It was Christmas week 1989, and the old Soviet bloc was falling apart and undergoing a birth of freedom. In Romania, a communist dictatorship collapsed this week:
The end of 42 years of communist rule came three days after Ceausescu’s security forces opened fire on demonstrators in Timisoara. After the army’s defection, Ceausescu and his wife fled from Bucharest in a helicopter but were captured and convicted of mass murder in a hasty military trial. On December 25, they were executed by a firing squad.
Watching all of this was Dr. Ileana Johnson Paugh, who left in the late 1970s looking for freedom. She left her family behind.
She wrote about her Romanian memories, her parents, and a Christmas tree.
Here is the beginning of the article:
As long as I can remember, my Dad came home every December with a scraggly blue spruce, fragrant with the scent of winter, tiny icicles hanging from the branches.
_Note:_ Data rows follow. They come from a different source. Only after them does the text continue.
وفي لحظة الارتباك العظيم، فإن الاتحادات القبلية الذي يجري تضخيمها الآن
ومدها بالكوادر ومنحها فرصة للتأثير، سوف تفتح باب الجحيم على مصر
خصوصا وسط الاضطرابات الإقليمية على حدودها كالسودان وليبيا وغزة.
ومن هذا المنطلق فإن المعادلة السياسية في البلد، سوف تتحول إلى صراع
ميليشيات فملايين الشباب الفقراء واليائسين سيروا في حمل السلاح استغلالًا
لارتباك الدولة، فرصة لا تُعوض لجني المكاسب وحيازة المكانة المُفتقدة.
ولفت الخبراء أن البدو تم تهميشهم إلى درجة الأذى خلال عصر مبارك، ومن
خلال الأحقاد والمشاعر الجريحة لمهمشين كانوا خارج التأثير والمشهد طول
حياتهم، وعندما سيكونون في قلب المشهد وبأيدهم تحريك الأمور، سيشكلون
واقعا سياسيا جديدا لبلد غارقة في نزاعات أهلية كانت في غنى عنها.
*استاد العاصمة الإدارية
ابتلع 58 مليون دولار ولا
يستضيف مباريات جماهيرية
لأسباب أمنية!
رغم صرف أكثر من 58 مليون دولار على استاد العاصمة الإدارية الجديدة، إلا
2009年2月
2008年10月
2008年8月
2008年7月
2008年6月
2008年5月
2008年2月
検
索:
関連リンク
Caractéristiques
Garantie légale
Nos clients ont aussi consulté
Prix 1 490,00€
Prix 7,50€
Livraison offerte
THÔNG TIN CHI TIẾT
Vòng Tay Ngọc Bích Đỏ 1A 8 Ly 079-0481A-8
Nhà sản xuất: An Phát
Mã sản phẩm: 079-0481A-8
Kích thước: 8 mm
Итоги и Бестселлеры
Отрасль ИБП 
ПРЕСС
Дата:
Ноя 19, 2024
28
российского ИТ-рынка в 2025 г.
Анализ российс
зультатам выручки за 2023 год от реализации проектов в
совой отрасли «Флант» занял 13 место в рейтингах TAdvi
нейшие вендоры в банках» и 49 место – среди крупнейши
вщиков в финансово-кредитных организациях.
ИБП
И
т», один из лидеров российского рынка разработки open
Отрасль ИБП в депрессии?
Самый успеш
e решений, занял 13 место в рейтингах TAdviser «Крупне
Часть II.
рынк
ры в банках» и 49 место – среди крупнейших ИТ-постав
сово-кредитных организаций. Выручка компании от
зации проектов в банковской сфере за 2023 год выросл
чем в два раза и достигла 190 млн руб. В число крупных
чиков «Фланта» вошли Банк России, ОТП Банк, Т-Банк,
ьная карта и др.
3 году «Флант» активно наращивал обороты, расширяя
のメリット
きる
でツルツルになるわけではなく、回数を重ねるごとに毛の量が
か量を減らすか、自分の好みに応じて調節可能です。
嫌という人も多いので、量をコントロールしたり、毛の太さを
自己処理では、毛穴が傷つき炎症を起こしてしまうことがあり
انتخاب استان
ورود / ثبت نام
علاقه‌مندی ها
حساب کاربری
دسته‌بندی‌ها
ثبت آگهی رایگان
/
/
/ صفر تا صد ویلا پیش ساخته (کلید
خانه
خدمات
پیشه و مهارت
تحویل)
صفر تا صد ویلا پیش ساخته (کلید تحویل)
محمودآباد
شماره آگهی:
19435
The frozen miniature crystal daggers would melt quickly on Mom’s well-scrubbed parquet floor. I never knew nor asked where he had found it, or how he could afford it.
His modest salary of $70 a month barely covered the rent, utilities, and food.
Mom had to work as well to afford our clothes. Prices were subsidized by the government and salaries were very low for everybody regardless of education and skill. We had to make do with very little.
It is a great article and should be read in full.
Merry Christmas! It is especially meaningful to those of us who understand communism and efforts to celebrate Christmas.
Merry Christmas, and remember those who are not as fortunate as Americans are.